Highly Efficient CRISPR-Cas9-Based Methods for Generating Deletion Mutations and F0 Embryos that Lack Gene Function in Zebrafish

Inconsistent activity limits the use of CRISPR-Cas9 in zebrafish. We show supernumerary guanine nucleotides at the 5′ ends of single guide RNAs (sgRNAs) account for diminished CRISPR-Cas9 activity in zebrafish embryos. Genomic sequences can be targeted consistently with extremely high efficiency using Cas9 ribonucleoproteins (RNPs) containing either a sgRNA molecule or a synthetic crRNA:tracrRNA duplex that perfectly matches the protospacer target site. Following injection of zebrafish eggs with such RNPs, virtually every copy of a targeted locus harbors an induced indel mutation. Loss of gene function is often complete, as F0 embryos closely resemble true null mutants without detectable non-specific effects. Mosaicism is sufficiently low in F0 embryos that cell non-autonomous gene functions can be probed effectively and redundant activities of genes can be uncovered when two genes are targeted simultaneously.
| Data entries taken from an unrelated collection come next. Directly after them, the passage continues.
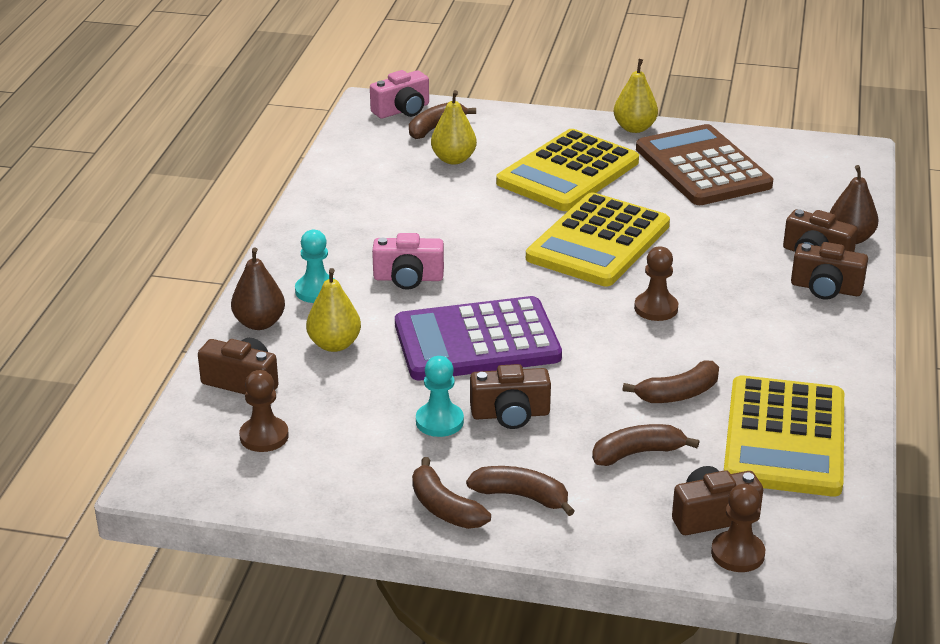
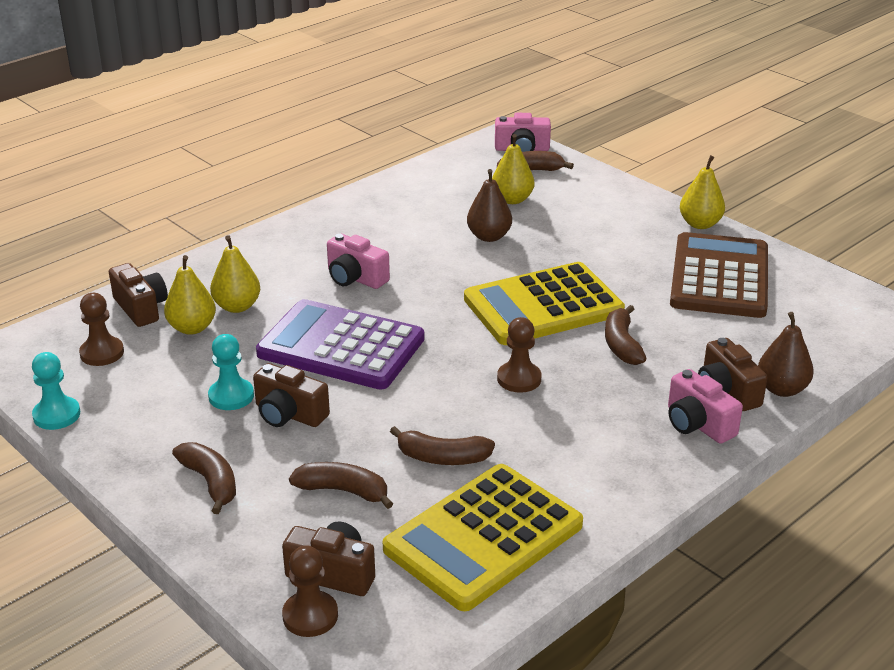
camera: 35 degrees right, 0 degrees up
(259, 323) = (208, 270): brown pear -> brown pear (489, 236)
(316, 291) = (278, 262): turquoise pawn -> turquoise pawn (56, 415)
(319, 380) = (192, 328): none -> yellow pear
(444, 508) = (146, 464): brown banana -> brown banana (621, 344)
(568, 172) = (592, 241): yellow calculator -> none
(826, 288) = (697, 424): brown camera -> pink camera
Finally, heritable deletion mutations of at least 50 kbp can be readily induced using pairs of duplex guide RNPs targeted to a single chromosome. •Cas9 RNPs with synthetic crRNA:tracrRNAs are highly mutagenic in zebrafish embryos•Mutagenized F0 embryos mimic null mutants and lack confounding non-specific traits•Redundant gene activity can be uncovered, and heritable deletions can be induced•5′ guanines of gRNAs that do not complement the protospacer diminish Cas9 RNP activity Cas9 RNP complexes consisting of synthetic crRNA:tracrRNA duplex guide RNAs consistently induce mutations in virtually all copies of a targeted gene in zebrafish embryos. Hoshijima et al. show these tools allow effective screening of individual or combinations of gene function in F0 embryos and the facile induction of deletion mutations.